1:15 So we're just going to use requests, do a get on the URL.
1:18 We're going to verify that that worked
1:20 and then we're going to return just the text
1:23 and if we look down here, we're going to say get_title.
1:26 So what it's going to do is go from episode 150 to 160.
1:31 It's going to first get the HTML, and then it's going to
1:34 get the title, and then it's going to print.
1:36 Now of course this is all serial code, right?
1:39 This is in order, so when we run this
1:42 don't expect any speedups, but you should see it working.
1:48 So here it is, it's getting the HTML for episode 150
1:52 then it's getting the title, and it found that
1:54 it's Technical Lessons Learned from Pythonic Refactoring
1:57 then 151, and then Gradual Typing
2:02 for Production Applications, and so on
2:03 and we're finally eventually done.
2:06 Let me just run it one more time
2:07 without me around and just watch how long it takes
2:09 get a sense for the speed here.
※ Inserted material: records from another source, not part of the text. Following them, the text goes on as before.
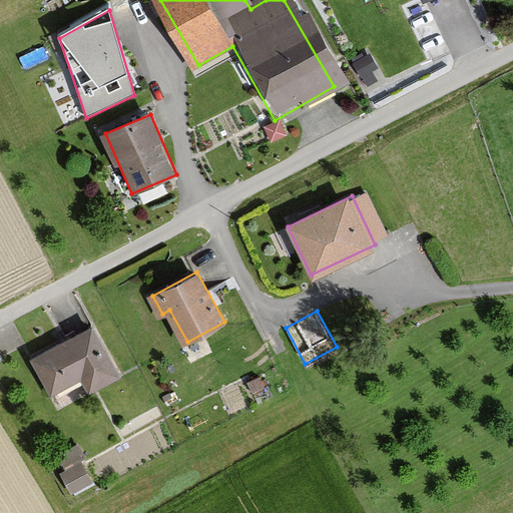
[(93,325),(33,357),(53,393),(85,376),(92,388),(119,374),(93,325)]
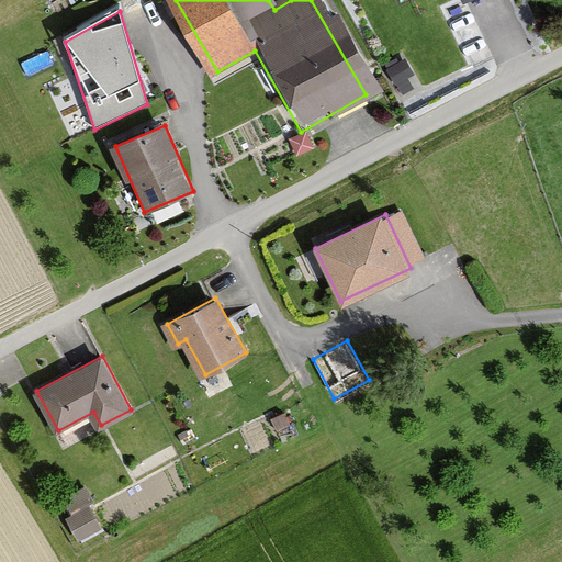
[(83,539),(104,526),(83,491),(63,503),(83,539)]
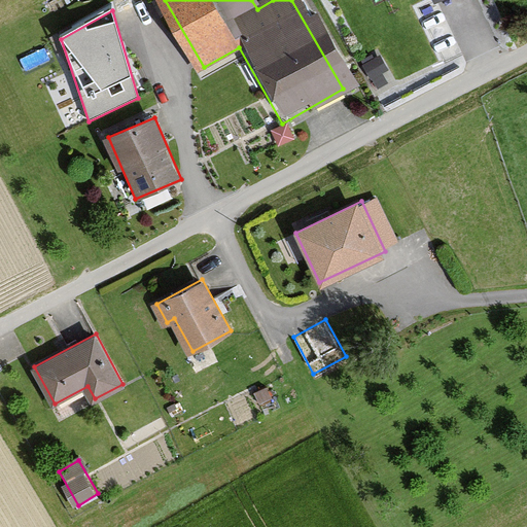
All buildings are outlined.
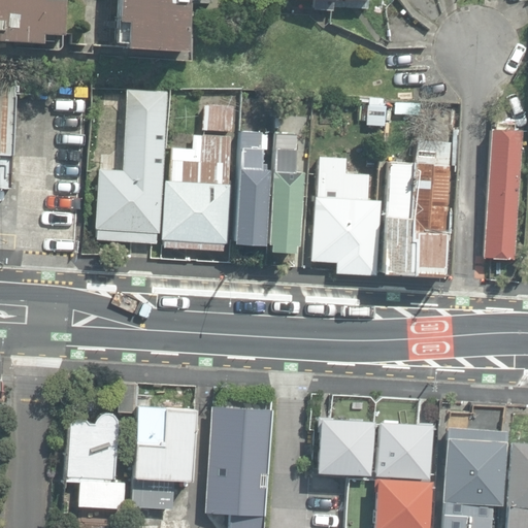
[(0,0),(0,39),(41,41),(41,33),(62,33),(64,0),(0,0)]
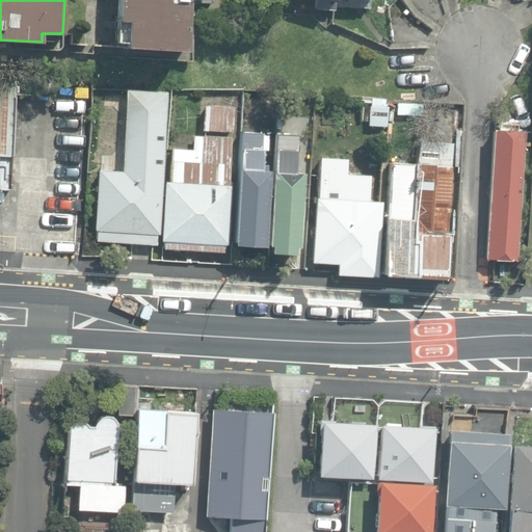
[(126,48),(183,51),(186,0),(116,0),(115,21),(127,22),(126,48)]
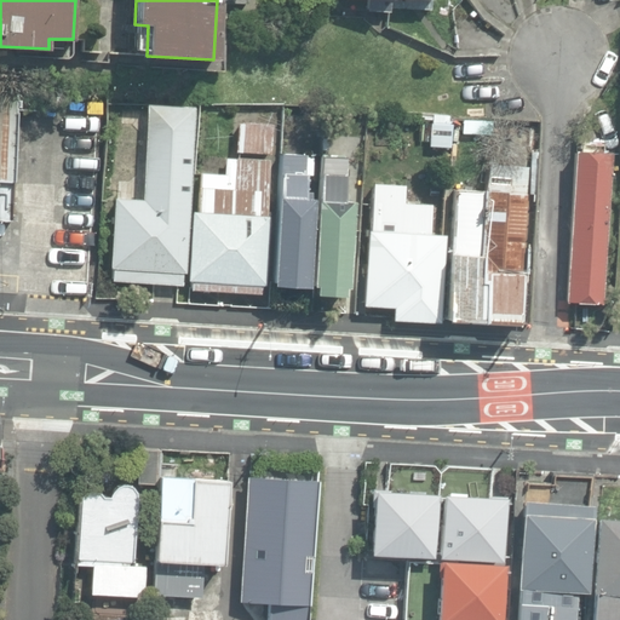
[(0,218),(12,219),(19,92),(0,90),(0,218)]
It's doing one.
2:12 It's waiting on the server to respond.
2:14 It's getting a response back. It's not terribly slow.
2:16 My website's pretty fast, but it's not that fast
2:20 and of course, I'm on the West Coast of the United States
2:23 the server is on the East Coast.
2:24 There's a long ping time just to go from
2:29 west to east back, about a 100 milliseconds, I'm guessing.
2:34 There's a lot of places for improvement here.
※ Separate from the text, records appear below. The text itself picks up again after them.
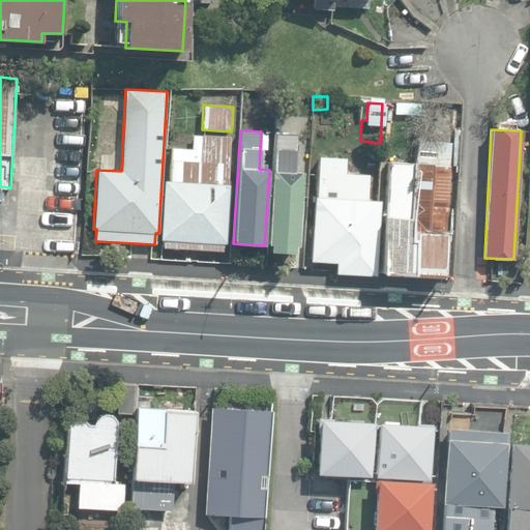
[(269,253),(294,255),(295,248),(296,248),(301,172),(296,171),(298,135),(275,133),(267,246),(270,246),(269,253)]
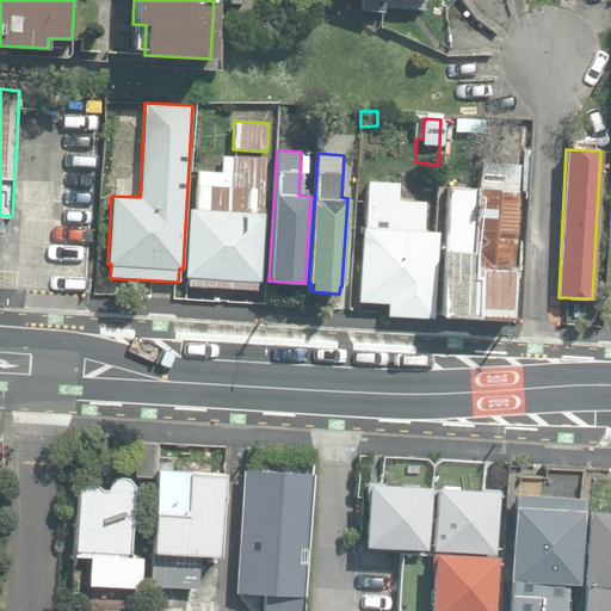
[(189,285),(258,288),(258,279),(260,279),(266,158),(223,155),(222,171),(205,170),(205,168),(197,168),(196,208),(189,208),(186,276),(189,276),(189,285)]
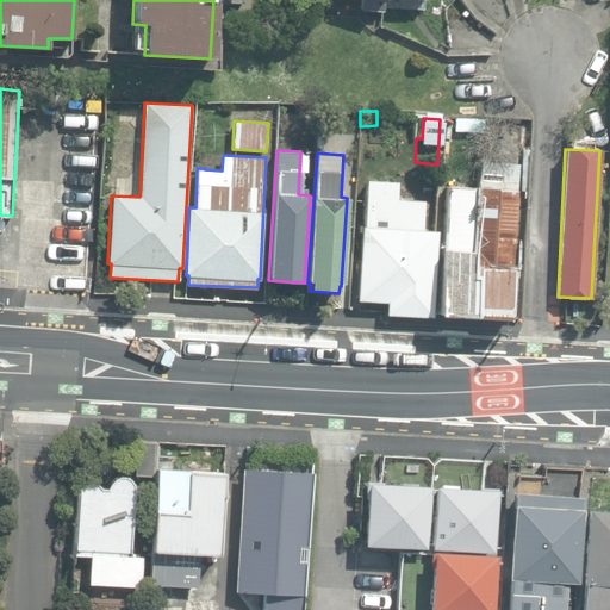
[(475,162),(474,187),(470,275),(475,277),(473,318),(508,321),(517,165),(475,162)]
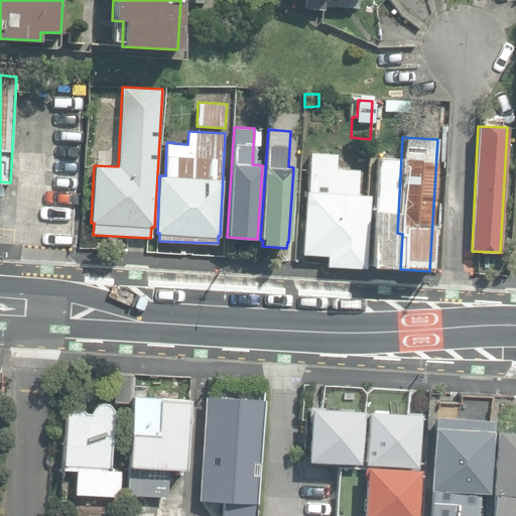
[(305,191),(301,254),(327,255),(326,264),(370,267),(373,195),(355,194),(356,169),(335,168),(335,161),(327,161),(328,153),(310,152),(308,191),(305,191)]
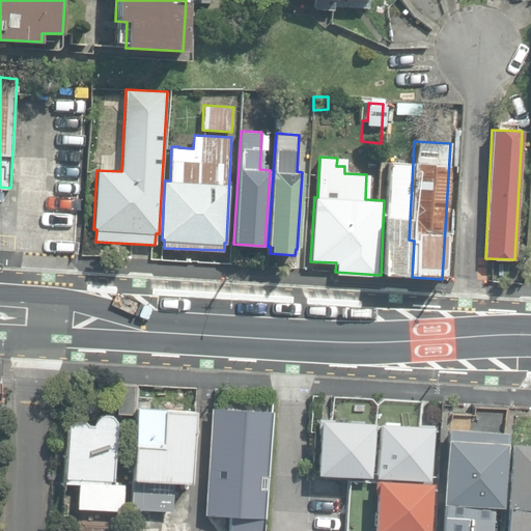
[(382,276),(412,277),(414,241),(409,240),(413,163),(389,162),(382,276)]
2:37 That's what we're going to work with
2:38 and our job is going to be to take this program
2:41 apply asyncio to the places where we're waiting
2:44 namely that line right there
2:47 you're doing lots of waiting there
2:48 and make this go much, much, faster.
2:50 And it turns out, the algorithm that we have here
2:53 won't actually make it go faster, at least for
2:56 this particular application.
2:58 If we had a bunch of different attempts running parallel
3:01 it's a really straightforward transition
3:02 but there's one more thing to be learned
3:04 to make this actually go faster in pure performance.